Durante a expedição, o biólogo Paulo César Umbelino, coordenador técnico da APA Sul, acompanhou os médicos veterinários Pedro Cerqueira Lima e Ricardo Lustosa, membro do grupo de pesquisa em Infectologia Veterinária da Universidade Federal da Bahia (Ufba) e Zildomar Souza Magalhães, anilhador pelo Centro Nacional de Pesquisa e Conservação das Aves Silvestres (Cemave).

Na ocasião, foi possível observar duas espécies de aves migratórias do Hemisfério Norte: trinta-réis-boreal (Sterna hirundo) e o trinta-réis-róseo (Sterna dougallii) espécies que constam na lista de ameaçadas das Américas do Norte e do Sul, principalmente no Brasil. Ambas ocorrem na foz do Rio Real, divisa entre os Estados de Sergipe e Bahia, uma área de interesse global para a conservação das aves pela BirdLife International (Ibas) e fazem parte da APA do Litoral Sul de Sergipe e APA do Litoral Norte da Bahia. Local aonde Pedro Cerqueira Lima vem desenvolvendo pesquisas desde 1994.

A população estimada desta duas espécies na Plataforma Piranema foi de 4 mil aves. Durante a visita, Lima proferiu uma palestra para os funcionários da plataforma sobre as aves migratórias, abordando os temas como: comportamento, hábitos alimentares, rota de migração, resultados das pesquisas que vêm sendo desenvolvidas em parceira com o Museu de História Natural de Nova Iorque e os impactos ambientais e indicadores de risco de introdução de patógenos veiculados por aves migratórias no brasil que vem sendo realizados pelos Ministério da Saúde, onde os pesquisadores estudam as aves e a importância da conservação destas espécies.

Os funcionários fizeram vários questionamentos relacionados à convivência com as aves migratórias. A maioria  relacionado aos riscos de adquirirem algum tipo de doença.

Lima esclareceu que até o presente momento não há nenhum registro de pessoas que foram infectadas por algum tipo de doença grave, que pode levar sequelas ou morte, por conviver ou trabalhar com as duas espécies que ocorrem na Plataforma Piranema.

Informou ainda que centenas de pesquisadores realizam pesquisas com estas duas espécies em colônias de reproduções na America do Norte e Europa, e que ele trabalha com estas duas espécies tendo manipulando mais de 20 mil aves desde 1994.

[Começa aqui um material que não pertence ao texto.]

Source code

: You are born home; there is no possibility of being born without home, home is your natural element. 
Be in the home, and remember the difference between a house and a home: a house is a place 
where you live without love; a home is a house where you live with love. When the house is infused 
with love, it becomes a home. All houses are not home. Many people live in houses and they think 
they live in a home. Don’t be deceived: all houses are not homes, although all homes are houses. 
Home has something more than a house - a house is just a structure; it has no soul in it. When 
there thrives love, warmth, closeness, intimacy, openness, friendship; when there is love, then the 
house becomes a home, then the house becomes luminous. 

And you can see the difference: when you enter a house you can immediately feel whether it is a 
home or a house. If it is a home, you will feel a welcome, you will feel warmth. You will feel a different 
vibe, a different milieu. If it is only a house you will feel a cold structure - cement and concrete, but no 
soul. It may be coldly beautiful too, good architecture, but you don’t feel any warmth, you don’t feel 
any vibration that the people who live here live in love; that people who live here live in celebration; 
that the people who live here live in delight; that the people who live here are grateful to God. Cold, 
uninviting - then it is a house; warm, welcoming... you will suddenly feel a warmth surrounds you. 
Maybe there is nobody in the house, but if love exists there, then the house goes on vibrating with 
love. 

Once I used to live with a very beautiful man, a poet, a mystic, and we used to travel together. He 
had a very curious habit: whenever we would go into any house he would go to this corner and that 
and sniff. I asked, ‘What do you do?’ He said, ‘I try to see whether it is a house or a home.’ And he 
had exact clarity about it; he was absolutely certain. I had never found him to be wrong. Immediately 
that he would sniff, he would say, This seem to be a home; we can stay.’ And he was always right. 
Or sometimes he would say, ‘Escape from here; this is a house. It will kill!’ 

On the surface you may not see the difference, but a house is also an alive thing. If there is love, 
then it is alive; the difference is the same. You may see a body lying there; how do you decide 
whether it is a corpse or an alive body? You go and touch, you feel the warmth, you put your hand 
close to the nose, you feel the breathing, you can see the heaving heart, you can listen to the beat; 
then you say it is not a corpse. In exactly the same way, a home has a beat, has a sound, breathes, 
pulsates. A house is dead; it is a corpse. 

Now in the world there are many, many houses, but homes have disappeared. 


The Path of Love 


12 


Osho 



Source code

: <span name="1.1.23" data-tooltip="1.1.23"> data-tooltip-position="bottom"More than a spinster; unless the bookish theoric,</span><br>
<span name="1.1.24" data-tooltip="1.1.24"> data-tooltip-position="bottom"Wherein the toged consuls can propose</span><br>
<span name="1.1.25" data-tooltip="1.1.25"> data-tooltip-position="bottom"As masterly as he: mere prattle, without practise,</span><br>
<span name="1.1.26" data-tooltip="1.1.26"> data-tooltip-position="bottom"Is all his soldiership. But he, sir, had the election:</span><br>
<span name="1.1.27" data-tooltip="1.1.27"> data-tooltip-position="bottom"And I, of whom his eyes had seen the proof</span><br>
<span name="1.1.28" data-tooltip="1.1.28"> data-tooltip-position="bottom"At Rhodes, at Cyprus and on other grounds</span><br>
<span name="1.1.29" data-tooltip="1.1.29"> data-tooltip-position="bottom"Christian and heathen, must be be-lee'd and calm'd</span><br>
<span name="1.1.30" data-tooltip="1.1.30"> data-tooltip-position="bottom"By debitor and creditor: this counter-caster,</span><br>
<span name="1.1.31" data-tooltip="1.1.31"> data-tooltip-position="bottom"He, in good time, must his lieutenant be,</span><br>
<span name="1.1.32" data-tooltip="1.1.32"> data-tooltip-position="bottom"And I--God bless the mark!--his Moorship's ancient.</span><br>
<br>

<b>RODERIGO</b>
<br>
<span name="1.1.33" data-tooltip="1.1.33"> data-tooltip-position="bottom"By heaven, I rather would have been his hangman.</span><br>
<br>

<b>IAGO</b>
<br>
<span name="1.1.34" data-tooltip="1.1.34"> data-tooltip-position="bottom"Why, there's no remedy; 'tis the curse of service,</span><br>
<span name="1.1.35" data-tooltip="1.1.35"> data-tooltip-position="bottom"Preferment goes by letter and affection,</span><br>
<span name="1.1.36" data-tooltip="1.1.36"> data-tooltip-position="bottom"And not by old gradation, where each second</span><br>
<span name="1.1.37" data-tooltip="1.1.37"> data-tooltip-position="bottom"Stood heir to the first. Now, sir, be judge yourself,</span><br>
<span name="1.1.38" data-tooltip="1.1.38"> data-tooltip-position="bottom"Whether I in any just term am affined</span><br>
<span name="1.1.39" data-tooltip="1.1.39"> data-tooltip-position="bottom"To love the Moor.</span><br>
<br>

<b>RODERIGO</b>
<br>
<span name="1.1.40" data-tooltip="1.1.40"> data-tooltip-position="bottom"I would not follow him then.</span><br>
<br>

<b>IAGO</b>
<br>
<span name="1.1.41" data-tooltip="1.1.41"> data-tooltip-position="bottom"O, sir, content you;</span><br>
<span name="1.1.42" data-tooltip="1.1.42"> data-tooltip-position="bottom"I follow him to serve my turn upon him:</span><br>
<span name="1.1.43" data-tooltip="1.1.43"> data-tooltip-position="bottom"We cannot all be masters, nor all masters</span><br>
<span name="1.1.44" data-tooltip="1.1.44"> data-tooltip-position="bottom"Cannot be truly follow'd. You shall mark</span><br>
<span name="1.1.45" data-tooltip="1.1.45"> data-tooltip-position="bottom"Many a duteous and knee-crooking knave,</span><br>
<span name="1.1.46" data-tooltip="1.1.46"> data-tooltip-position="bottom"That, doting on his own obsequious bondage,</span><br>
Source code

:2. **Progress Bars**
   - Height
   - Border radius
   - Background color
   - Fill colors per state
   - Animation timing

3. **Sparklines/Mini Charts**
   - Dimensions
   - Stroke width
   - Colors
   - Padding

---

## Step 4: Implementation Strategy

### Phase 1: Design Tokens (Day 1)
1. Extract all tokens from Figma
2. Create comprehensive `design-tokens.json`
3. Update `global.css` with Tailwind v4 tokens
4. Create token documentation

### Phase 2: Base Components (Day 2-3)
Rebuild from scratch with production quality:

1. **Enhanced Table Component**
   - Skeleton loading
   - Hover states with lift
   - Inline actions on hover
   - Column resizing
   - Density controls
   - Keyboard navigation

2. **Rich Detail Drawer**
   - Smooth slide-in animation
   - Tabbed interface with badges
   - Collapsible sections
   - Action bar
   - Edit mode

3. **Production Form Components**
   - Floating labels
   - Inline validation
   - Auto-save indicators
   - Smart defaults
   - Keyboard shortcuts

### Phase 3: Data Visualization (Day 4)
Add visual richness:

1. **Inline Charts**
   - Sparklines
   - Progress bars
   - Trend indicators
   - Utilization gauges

Segundo o biólogo Paulo César Umbelino, a contribuição do Estado de Sergipe no trabalho de conservação destas duas espécies ameaçadas e, consequentemente, a conservação do habitat, beneficiará uma infinidade de espécies.

PAN

Essas expedições fazem parte das ações do Plano de Ação Nacional (PAN) para aves limícolas e migratórias que vivem em ambientes úmidos e retiram destes sua alimentação, como também utilizam esses locais para reprodução (no caso das espécies residentes,) assim como para o ganho de peso, descanso e troca de plumagem, necessários à migração para outras áreas.

A Semarh, através da Unidade de Conservação Litoral Sul Sergipano, se comprometeu a ser colaboradora do Plano de Ação Nacional (PAN) para Aves Migratórias. Essa ação acontece em conjunto com o Centro de Pesquisa e Conservação de Aves Migratórias (Cemave), um dos 11 Centros Nacionais de Pesquisa e Conservação geridos pelo Instituto Chico Mendes de Conservação da Biodiversidade (ICMBio), com atuação em todo o território brasileiro e com sede localizada na Floresta Nacional Restinga de Cabedelo, município de Cabedelo-Paraíba.